The girl picked up the second barrel in a row of them and dumped its contents into her cart.
Tris cleared her throat and raised her voice. “I said, can you tell me the way to Achaya Square?”
The girl flicked her eyes toward Tris, then away. She dumped her empty barrel next to the others, and picked up a full one.
Well, thought Tris. She can hear me; she’s just being rude. She stalked over to the cart. “Don’t you people believe in courtesy to visitors?” she demanded crossly. “Or are all you Tharians so convinced that the world began here that you can’t be bothered to be polite?”
Though the barrel she had taken to the cart was still half full, the girl set it down and fixed her gaze on Tris’s toes. “You shenosi,” she said quietly, using the Tharian word for foreigners. “Don’t they have guidebooks where you come from?”
Tris’s scowl deepened. She was not particularly a patient girl. “I asked a simple question. And you can look at me if you’re going to be snippy.”
“Oh, it’s a simple enough question,” replied the girl, still soft-voiced, her eyes fixed on Tris’s no-nonsense shoes. “As simple as the way is if you just follow that long beak of yours. And I’ll give you some information for nothing, since you’re obviously too ignorant to live. You don’t talk to prathmuni, and prathmuni don’t talk to you. Prathmuni don’t exist.”

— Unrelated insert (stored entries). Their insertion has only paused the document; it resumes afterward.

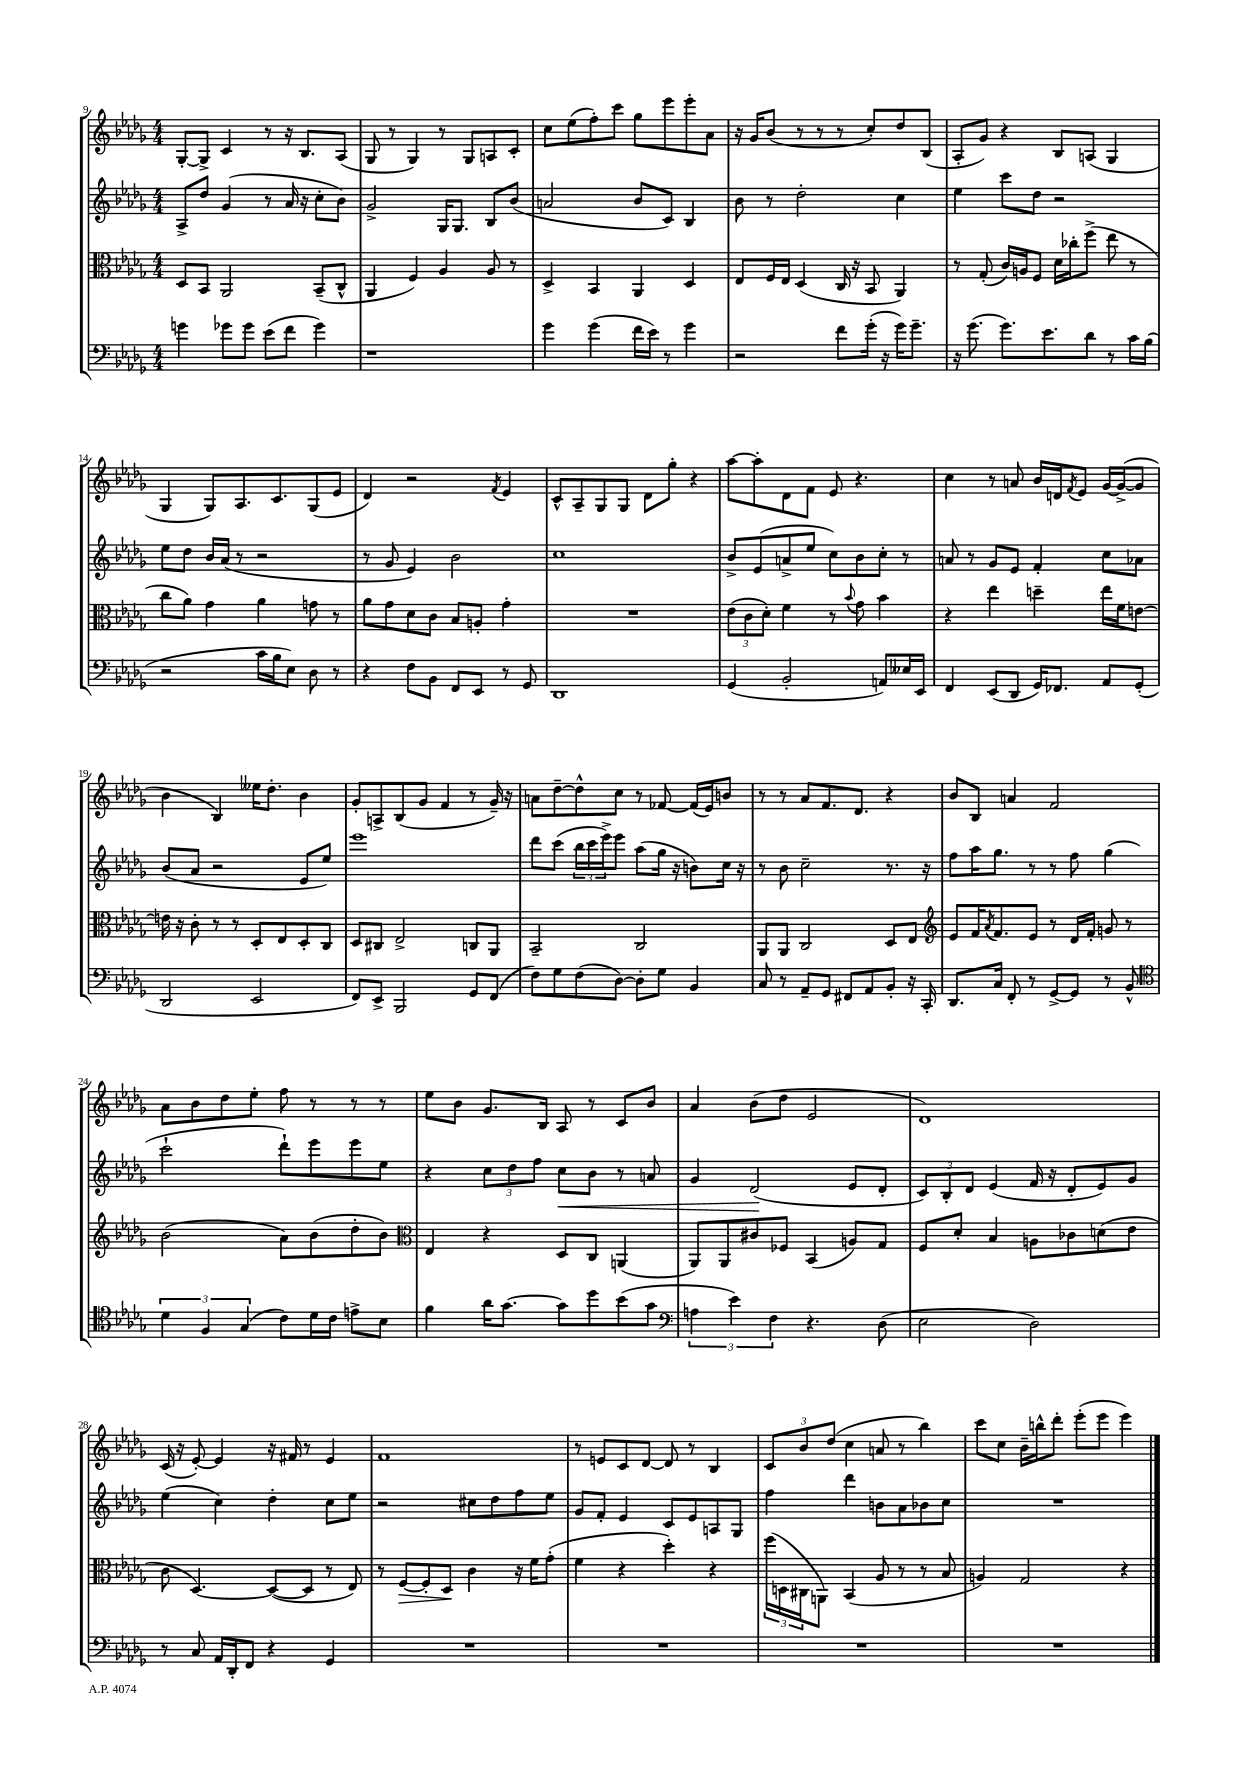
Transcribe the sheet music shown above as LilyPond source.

<<
\new StaffGroup <<
\new Staff = "s0" {
    \clef treble \key des \major \numericTimeSignature \time 4/4
    ges8~-. ges8-> c'4 r8 r16 bes8. aes8( |
    ges8 r8 ges4) r8 ges8 a8 c'8-. |
    c''8 ees''8( f''8-.) c'''8 ges''8 ees'''8 ees'''8-. aes'8 |
    r16 ges'16 bes'8( r8 r8 r8 c''8-.) des''8 bes8( |
    aes8-. ges'8) r4 bes8 a8( ges4 |
    ges4 ges8) aes8. c'8. ges8( ees'8 |
    des'4) r2 \acciaccatura { f'8 } ees'4 |
    c'8-^ aes8-- ges8 ges8 des'8 ges''8-. r4 |
    aes''8~ aes''8-. des'8 f'8 ees'8 r4. |
    c''4 r8 a'8 bes'16 d'16 \acciaccatura { f'8 } ees'8 ges'16~ ges'16~->( ges'8 |
    bes'4 bes4) eeses''16 des''8.-. bes'4 |
    ges'8-. a8-> bes8( ges'8 f'4 r8 ges'16--) r16 |
    a'8 des''8~-- des''8-^ c''8 r8 fes'8~ fes'16( ees'16) b'8 |
    r8 r8 aes'8 f'8. des'8. r4 |
    bes'8 bes8 a'4 f'2 |
    aes'8 bes'8 des''8 ees''8-. f''8 r8 r8 r8 |
    ees''8 bes'8 ges'8. bes16 aes8 r8 c'8 bes'8 |
    aes'4 bes'8( des''8 ees'2 |
    des'1) |
    c'16( r16 ees'8~-.) ees'4 r16 fis'16 r8 ees'4 |
    f'1 |
    r8 e'8 c'8 des'8~ des'8 r8 bes4 |
    \tuplet 3/2 { c'8 bes'8 des''8( } c''4 a'8 r8 bes''4) |
    c'''8 c''8 bes'16-- b''16-^ des'''8-. ees'''8-.( ees'''8 ees'''4) \bar "|." |
}
\new Staff = "s1" {
    \clef treble \key des \major \numericTimeSignature \time 4/4
    aes8-> des''8 ges'4( r8 aes'16 r16 c''8-. bes'8) |
    ges'2-> ges16 ges8. bes8 bes'8( |
    a'2 bes'8 c'8) bes4 |
    bes'8 r8 des''2-. c''4 |
    ees''4 c'''8 des''8 r2 |
    ees''8 des''8 bes'16 aes'16( r8 r2 |
    r8 ges'8 ees'4) bes'2 |
    c''1 |
    bes'8-> ees'8( a'8-> ees''8 c''8) bes'8 c''8-. r8 |
    a'8 r8 ges'8 ees'8 f'4-. c''8 aes'8 |
    bes'8( aes'8 r2 ees'8 ees''8) |
    ees'''1 |
    des'''8 c'''8( \tuplet 3/2 { bes''16 c'''16 ees'''16->) } ees'''8 aes''8( ges''16 r16 b'8) c''16 r16 |
    r8 bes'8 c''2-- r8. r16 |
    f''8 aes''16 ges''8. r8 r8 f''8 ges''4( |
    c'''2-! des'''8-!) ees'''8 ees'''8 ees''8 |
    r4 \tuplet 3/2 { c''8 des''8 f''8 } c''8\< bes'8 r8 a'8 |
    ges'4 des'2\!( ees'8 des'8-. |
    \tuplet 3/2 { c'8) bes8-. des'8 } ees'4( f'16 r16 des'8-. ees'8) ges'8 |
    ees''4( c''4) des''4-. c''8 ees''8 |
    r2 cis''8 des''8 f''8 ees''8 |
    ges'8 f'8-. ees'4 c'8 ees'8 a8 ges8 |
    f''4 des'''4 b'8 aes'8 bes'8 c''8 |
    R1 \bar "|." |
}
\new Staff = "s2" {
    \clef alto \key des \major \numericTimeSignature \time 4/4
    des8 bes,8 aes,2 bes,8--( c8-^ |
    aes,4 f4) aes4 aes8 r8 |
    des4-> bes,4 aes,4 des4 |
    ees8 f16 ees16 des4( c16 r16 bes,8 aes,4) |
    r8 ges8-.( c'16) a16 f8 des'16 ces''16-. f''8->( ees''8 r8 |
    c''8 aes'8) ges'4 aes'4 g'8 r8 |
    aes'8 ges'8 des'8 c'8 bes8 a8-. ges'4-. |
    R1 |
    \tuplet 3/2 { ees'8( c'8 des'8-.) } f'4 r8 \appoggiatura { bes'8 } ges'8 bes'4 |
    r4 ees''4 d''4-- ees''16 f'16 e'8~ |
    e'16 r16 c'8-. r8 r8 des8-. ees8 des8-. c8 |
    des8 cis8 ees2-> c8 aes,8 |
    bes,2-- c2 |
    aes,8 aes,8 c2 des8 ees8 |
    \clef treble ees'8 f'16 \acciaccatura { aes'8 } f'8. ees'8 r8 des'16 f'16-. g'8 r8 |
    bes'2( aes'8) bes'8( des''8-. bes'8) |
    \clef alto ees4 r4 des8 c8 a,4( |
    aes,8) aes,8 cis'8 fes8 bes,4( a8) ges8 |
    f8 des'8-. bes4 a8 ces'8 d'8( ees'8 |
    c'8 des4.~) des8~( des8 r8 ees8) |
    r8 f8~\> f8-. des8\! c'4 r16 f'16 ges'8-.( |
    f'4 r4 des''4-.) r4 |
    \tuplet 3/2 { f''16( d16 cis16 } a,8) bes,4( aes8 r8 r8 bes8 |
    a4) ges2 r4 \bar "|." |
}
\new Staff = "s3" {
    \clef bass \key des \major \numericTimeSignature \time 4/4
    g'4 ges'8 ges'8 ees'8( f'8 ges'4) |
    r1 |
    ges'4 ges'4( f'16 ees'16) r8 ges'4 |
    r2 f'8 ges'16-.( r16 ges'16) ges'8.-- |
    r16 ges'8.( ges'8.) ees'8. des'8 r8 c'16 bes16( |
    r2 c'16 bes16 ees8) des8 r8 |
    r4 f8 bes,8 f,8 ees,8 r8 ges,8 |
    des,1 |
    ges,4( bes,2-. a,8) eeses16 ees,16 |
    f,4 ees,8( des,8 ges,16) fes,8. aes,8 ges,8-.( |
    des,2 ees,2 |
    f,8) ees,8-> bes,,2 ges,8 f,8( |
    f8) ges8 f8( des8~) des8-. ges8 bes,4 |
    c8 r8 aes,8-- ges,8 fis,8 aes,8 bes,8-. r16 c,16-. |
    des,8. c16 f,8-. r8 ges,8~-> ges,8 r8 bes,8-^ |
    \clef tenor \tuplet 3/2 { des'4 f4 ges4( } c'8) des'16 c'16 e'8-> bes8 |
    f'4 aes'16 ges'8.~ ges'8 des''8 bes'8( ges'8 |
    \clef bass \tuplet 3/2 { a4 ees'4) f4 } r4. des8( |
    ees2 des2) |
    r8 c8 aes,16 des,16-. f,8 r4 ges,4 |
    R1 |
    R1 |
    R1 |
    R1 \bar "|." |
}
>>
>>
\layout { \context { \Score currentBarNumber = #9 } }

“What are prathmuni?” demanded Tris. She chose not to take offense at the remark about her nose. It was not her best feature and never had been.

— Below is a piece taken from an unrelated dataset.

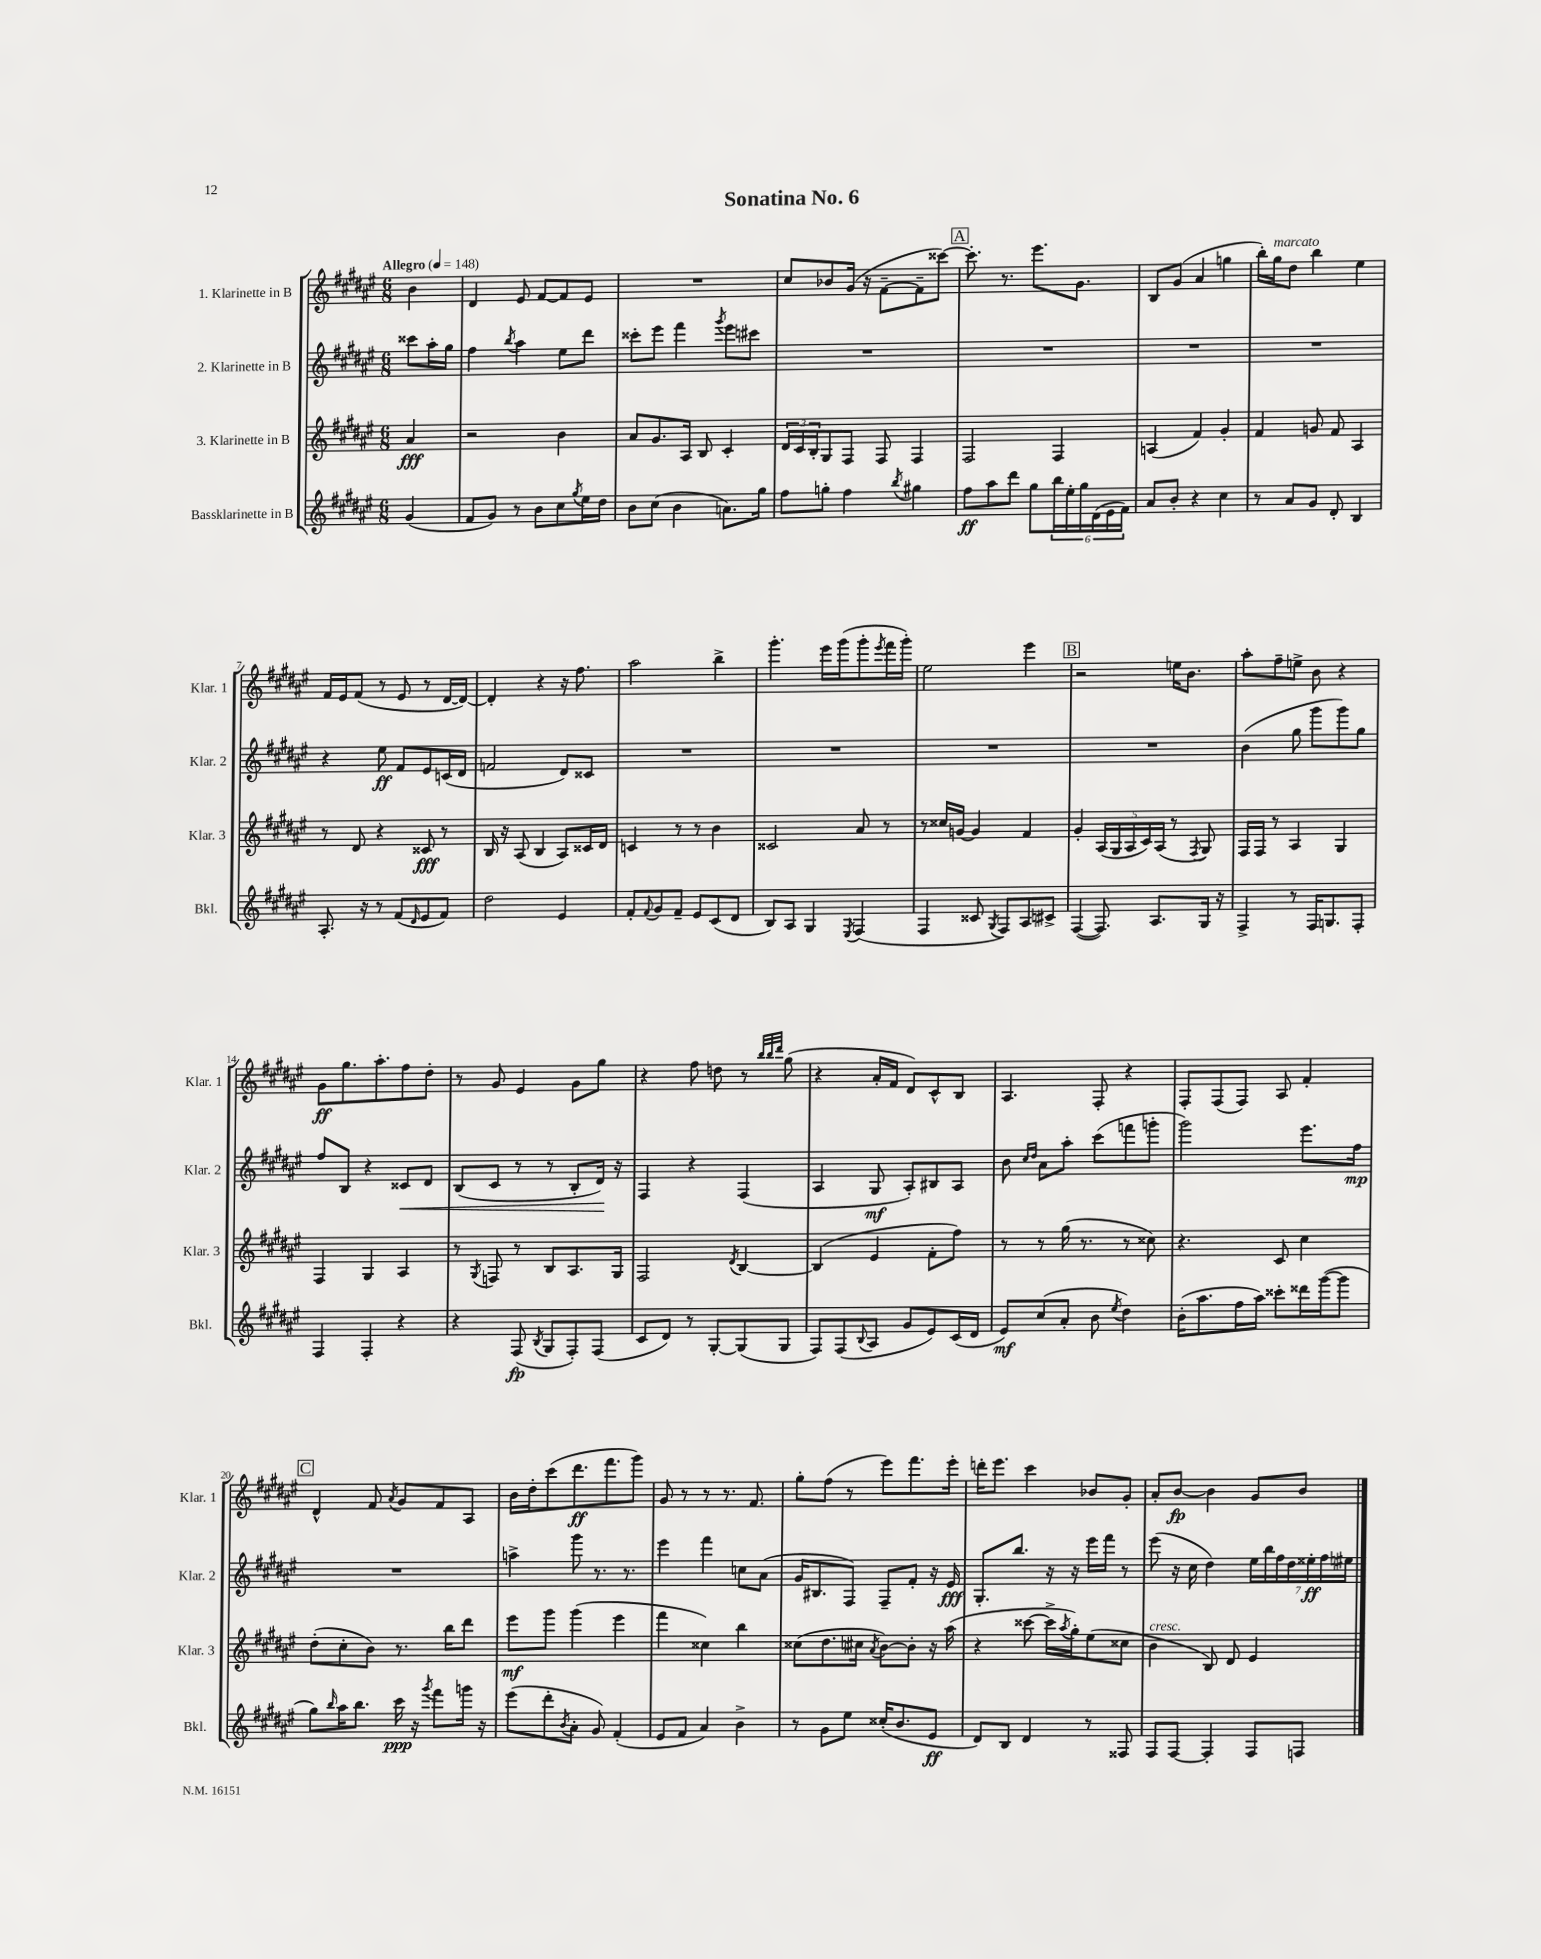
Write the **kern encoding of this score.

“I am a prathmun,” retorted the girl. “My mother, my sisters, and my brothers are prathmuni. We’re untouchable, degraded, invisible. Am I getting through that thick northern skull yet?”
“Why?” asked Tris, curious now. This was far more interesting than a simple answer to her question. “Why should a prathmun be those things?”
The girl sighed, and rubbed her face with her hands, smearing more dirt into it. “We handle the bodies of the dead,” she told Tris wearily. “We skin and tan animal hides. We make shoes. We take out the night soil. But mostly, we handle the dead, which means we defile whatever we touch. If you don’t move along and a giladha—”
“What?” asked Tris.
“One of the visible people,” replied the girl. “If they see you talking to me, they’ll demand you get yourself ritually cleansed before you go anywhere or do anything. Now will you go away?” demanded the prathmun, impatient. “You’ll get cleansed, shenos, but I’ll be whipped.”